1In a large bowl, cream the butter and brown sugar until light and fluffy. Beat in vanilla. Gradually add flour, alternately with the condensed milk, beating well after each addition. Stir in the mini chocolate chips and chopped walnuts. Shape into 1 inch balls. Place on waxed paper lined baking sheets. Loosely cover and refrigerate for 1 to 2 hours or until firm.
In a microwave safe bowl, melt candy coating. Stir until smooth. Dip balls in coating, allowing excess to drip off. Place on waxed paper lined baking sheets. Refrigerate until firm, about 15 minutes. If desired, re-melt remaining candy coating and drizzle over tops of truffles. (Or, you can buy a different color of coating to drizzle. Easiest way to drizzle, pour melted chocolate into a ziploc bag, close the bag and cut a tiny corner of the bag and begin drizzling.
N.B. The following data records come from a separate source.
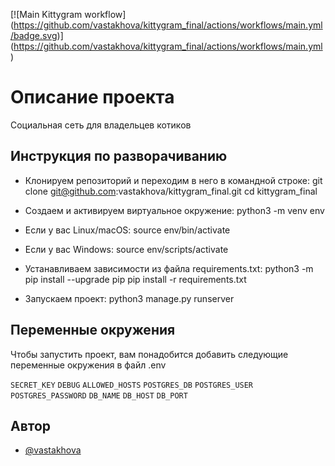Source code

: [![Main Kittygram workflow]
(https://github.com/vastakhova/kittygram_final/actions/workflows/main.yml/badge.svg)]
(https://github.com/vastakhova/kittygram_final/actions/workflows/main.yml)

# Описание проекта

Социальная сеть для владельцев котиков


## Инструкция по разворачиванию

- Клонируем репозиторий и переходим в него в командной строке:
    git clone git@github.com:vastakhova/kittygram_final.git
    cd kittygram_final

- Cоздаем и активируем виртуальное окружение:
    python3 -m venv env

- Если у вас Linux/macOS:
    source env/bin/activate
* Если у вас Windows:
    source env/scripts/activate

- Устанавливаем зависимости из файла requirements.txt:
    python3 -m pip install --upgrade pip
    pip install -r requirements.txt

- Запускаем проект:
python3 manage.py runserver
    
## Переменные окружения

Чтобы запустить проект, вам понадобится добавить следующие переменные окружения в файл .env

`SECRET_KEY`
`DEBUG`
`ALLOWED_HOSTS`
`POSTGRES_DB`
`POSTGRES_USER`
`POSTGRES_PASSWORD`
`DB_NAME`
`DB_HOST`
`DB_PORT`

## Автор

- [@vastakhova](https://www.github.com/vastakhova)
Store in an airtight container in the refrigerator. (Since I only make these in the winter time for Christmas, I store them out on my back porch in the containers rather than to take up my refrigerator space. Works great! They will keep for a couple of months as long as kept cold.)
Makes about 5-1/2 dozen.
*Note: if melted chocolate begins to thicken during coating, add a teaspoon or so of Crisco and mix well. It will thin it out a little better. Do not use butter... it won't work.